Small and mid-sized private equity firms are expected to see an increase in deal flow in the second half of 2010, according to a survey by Rothstein Kass. Of the 199 firms participating in the survey, entitled, “Private Equity in 2010”, roughly 60 percent had total assets under management below $50 million.
Unwillingness among lenders to extend credit, the report states, has limited the amount of debt available to finance acquisitions, resulting in smaller transaction sizes and more opportunity for smaller firms to invest in companies that don’t meet the revenue requirement of larger firms.
As a stagnant market continues to thaw, smaller private equity firms – particularly those with specialised knowledge – will be the most active.
Of the firms surveyed with less than $50 million in assets, around 85 percent plan to raise new investment capital during 2010, more than double the percentage of firms with more than $50 million AUM who have similar plans.

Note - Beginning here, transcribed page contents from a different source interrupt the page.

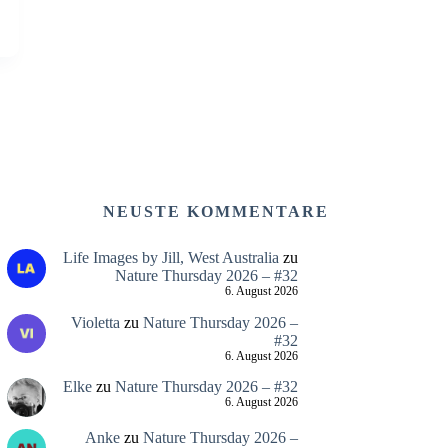
NEUSTE KOMMENTARE
Life Images by Jill, West Australia
zu
Nature Thursday 2026 – #32
6. August 2026
Violetta
zu
Nature Thursday 2026 –
#32
6. August 2026
Elke
zu
Nature Thursday 2026 – #32
6. August 2026
Anke
zu
Nature Thursday 2026 –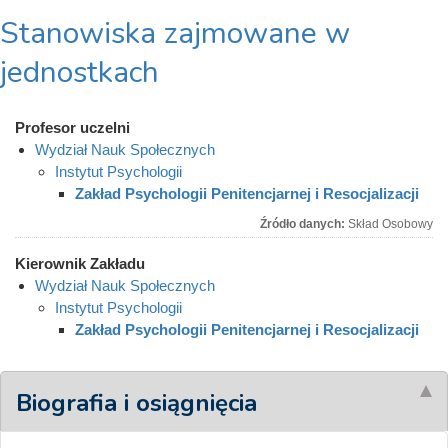
Stanowiska zajmowane w
jednostkach
Profesor uczelni
Wydział Nauk Społecznych
Instytut Psychologii
Zakład Psychologii Penitencjarnej i Resocjalizacji
Źródło danych:
Skład Osobowy
Kierownik Zakładu
Wydział Nauk Społecznych
Instytut Psychologii
Zakład Psychologii Penitencjarnej i Resocjalizacji
Biografia i osiągnięcia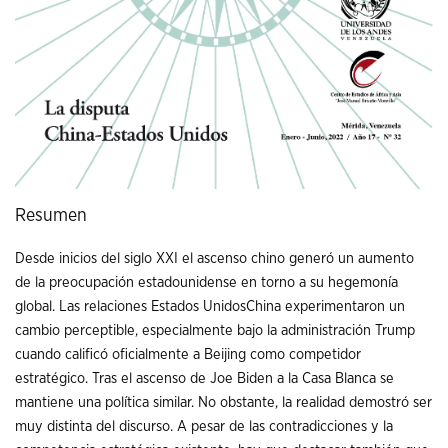
Resumen
Desde inicios del siglo XXI el ascenso chino generó un aumento
de la preocupación estadounidense en torno a su hegemonía
global. Las relaciones Estados UnidosChina experimentaron un
cambio perceptible, especialmente bajo la administración Trump
cuando calificó oficialmente a Beijing como competidor
estratégico. Tras el ascenso de Joe Biden a la Casa Blanca se
mantiene una política similar. No obstante, la realidad demostró ser
muy distinta del discurso. A pesar de las contradicciones y la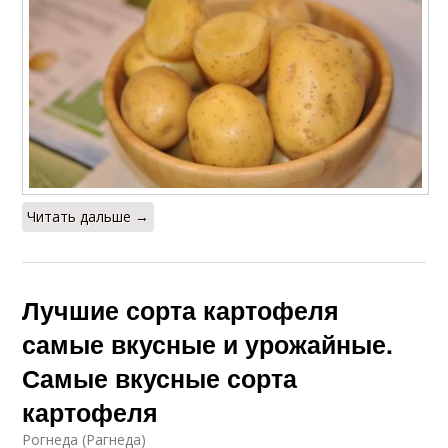
Читать дальше →
Лучшие сорта картофеля
самые вкусные и урожайные.
Самые вкусные сорта
картофеля
Рогнеда (Рагнеда)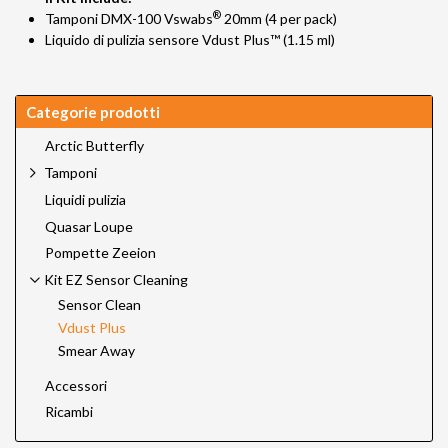
®
Tamponi DMX-100 Vswabs
20mm (4 per pack)
Liquido di pulizia sensore Vdust Plus™ (1.15 ml)
Categorie prodotti
Arctic Butterfly
Tamponi
Liquidi pulizia
Quasar Loupe
Pompette Zeeion
Kit EZ Sensor Cleaning
Sensor Clean
Vdust Plus
Smear Away
Accessori
Ricambi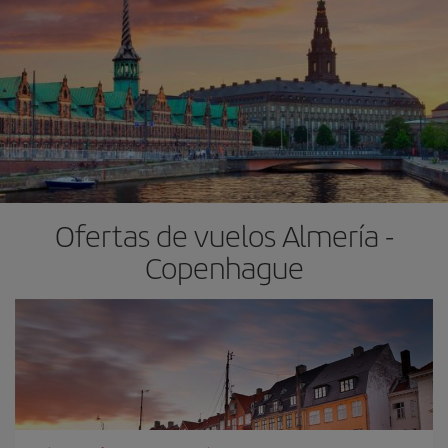
Ofertas de vuelos Almería -
Copenhague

Still, more than 70 percent of firms surveyed – large and small – predicted it would be more difficult to raise new capital in 2010 than in 2009.
The report references the fact that smaller private equity firms have been successful in competing for larger transactions by participating in club deals, “a trend that could be bolstered by greater restrictions on the use of leverage”, said Angell. Nearly 39 percent of respondents expected that private equity firms would more frequently form consortiums to execute large transactions.